Мать села на свое место между плитой и столом. Они не видели друг друга. Отец знал, что она, как и он, смотрит на огонь в топке. Вероятно, она тоже мысленно следует за сыном.
Текли минуты, счесть их он не мог. Может быть, прошло полчаса, потом мать прошептала:
— Все, поезд ушел.
— Ты слышала?
— Да.
Отец не уловил никакого шума.
— Времени у него было больше чем достаточно.
— Конечно. Поезда теперь постоянно опаздывают, — сказала она.
Все еще не рассветало, и снова наступило молчание. Дрова догорели, и ни тот ни другой не произнесли ни слова. Когда в топке осталось только немного жара, мать встала и подбросила два полешка.
— Что ни говори, а живем мы в странное время, — вздохнул отец.

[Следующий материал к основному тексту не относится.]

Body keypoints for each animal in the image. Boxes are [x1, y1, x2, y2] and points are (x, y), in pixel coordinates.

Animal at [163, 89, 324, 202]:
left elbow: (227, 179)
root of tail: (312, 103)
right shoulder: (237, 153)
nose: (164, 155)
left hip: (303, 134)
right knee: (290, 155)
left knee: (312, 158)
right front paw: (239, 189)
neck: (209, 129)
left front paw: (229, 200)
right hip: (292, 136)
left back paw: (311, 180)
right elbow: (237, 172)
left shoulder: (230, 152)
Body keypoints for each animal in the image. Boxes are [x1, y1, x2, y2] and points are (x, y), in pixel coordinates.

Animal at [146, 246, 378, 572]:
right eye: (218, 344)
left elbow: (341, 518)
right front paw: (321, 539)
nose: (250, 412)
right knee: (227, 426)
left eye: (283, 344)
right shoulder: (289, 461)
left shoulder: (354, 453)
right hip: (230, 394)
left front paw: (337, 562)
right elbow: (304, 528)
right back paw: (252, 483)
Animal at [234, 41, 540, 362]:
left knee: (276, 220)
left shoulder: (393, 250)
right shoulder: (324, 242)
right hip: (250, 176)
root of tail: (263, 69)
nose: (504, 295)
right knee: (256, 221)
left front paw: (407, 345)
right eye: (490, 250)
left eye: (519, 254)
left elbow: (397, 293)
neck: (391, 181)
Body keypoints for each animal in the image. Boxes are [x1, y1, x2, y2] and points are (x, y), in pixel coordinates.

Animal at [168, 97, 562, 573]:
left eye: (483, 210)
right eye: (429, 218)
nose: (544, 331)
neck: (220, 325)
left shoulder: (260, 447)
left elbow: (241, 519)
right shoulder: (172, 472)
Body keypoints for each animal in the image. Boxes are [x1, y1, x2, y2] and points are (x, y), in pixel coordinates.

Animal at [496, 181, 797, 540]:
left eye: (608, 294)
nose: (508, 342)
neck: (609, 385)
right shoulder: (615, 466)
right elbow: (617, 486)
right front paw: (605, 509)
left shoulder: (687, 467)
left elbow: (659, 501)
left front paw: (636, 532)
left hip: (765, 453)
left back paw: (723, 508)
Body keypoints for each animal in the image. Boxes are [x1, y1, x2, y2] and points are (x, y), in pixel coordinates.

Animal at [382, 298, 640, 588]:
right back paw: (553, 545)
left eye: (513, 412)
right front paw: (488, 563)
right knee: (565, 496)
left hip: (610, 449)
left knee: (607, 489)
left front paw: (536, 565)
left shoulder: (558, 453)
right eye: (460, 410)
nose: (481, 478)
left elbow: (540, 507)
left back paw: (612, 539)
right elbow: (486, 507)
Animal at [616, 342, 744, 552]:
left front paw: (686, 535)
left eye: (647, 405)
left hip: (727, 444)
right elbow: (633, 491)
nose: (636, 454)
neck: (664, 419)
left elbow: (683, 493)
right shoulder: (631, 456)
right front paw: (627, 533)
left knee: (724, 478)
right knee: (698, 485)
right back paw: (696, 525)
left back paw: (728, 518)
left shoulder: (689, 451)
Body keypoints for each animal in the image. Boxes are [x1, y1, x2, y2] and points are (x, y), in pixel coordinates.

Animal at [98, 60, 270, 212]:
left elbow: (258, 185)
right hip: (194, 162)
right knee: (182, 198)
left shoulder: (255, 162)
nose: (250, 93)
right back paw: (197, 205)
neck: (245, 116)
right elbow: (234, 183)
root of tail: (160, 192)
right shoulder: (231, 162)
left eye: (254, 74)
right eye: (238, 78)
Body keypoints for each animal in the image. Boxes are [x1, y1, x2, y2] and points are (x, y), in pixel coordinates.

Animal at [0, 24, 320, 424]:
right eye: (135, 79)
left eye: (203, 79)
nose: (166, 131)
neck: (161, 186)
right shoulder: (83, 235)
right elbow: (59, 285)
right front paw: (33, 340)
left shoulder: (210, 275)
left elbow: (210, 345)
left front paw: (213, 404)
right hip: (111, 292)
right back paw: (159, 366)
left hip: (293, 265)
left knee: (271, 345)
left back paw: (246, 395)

— Мы — это ладно... А вот молодые...
Отец не ответил. Мать закрыла дверцу топки.
— Будь мы уверены, что никто не донесет, он бы прекрасно мог остаться дома, — прибавила она, вернувшись на свое место.
Эти простые слова всколыхнули горькую муть в сердце отца. Он сжал губы, чтобы не высказать тех едких слов, которые, помимо воли, просились на язык. Рукой он крепко ухватился за край стола. Так крепко, что хрустнули суставы пальцев. Острая боль отозвалась в плече.
Он не сказал ничего. Ничего. И мать тоже не прибавила ни слова.
Отец оторвал взгляд от топки и посмотрел в окно, стараясь поймать первые признаки дня, который занимался с такой неохотой. Теперь он твердо знал, что они с матерью будут жить вот так, бок о бок, но дальше друг от друга, чем когда-либо раньше.
Их жизнь будет ожиданием, но чего хорошего могут ждать они от этой беспросветной тьмы, которая разверзлась перед ними?
Пепельно-серое небо, придавившее холодную зарю, не предвещало настоящего света.
Зима. Молчание.
Повсюду от земли, казалось, исходит чуть приторный запах, вроде того запаха, от которого холодеешь, входя в комнату, где лежит покойник.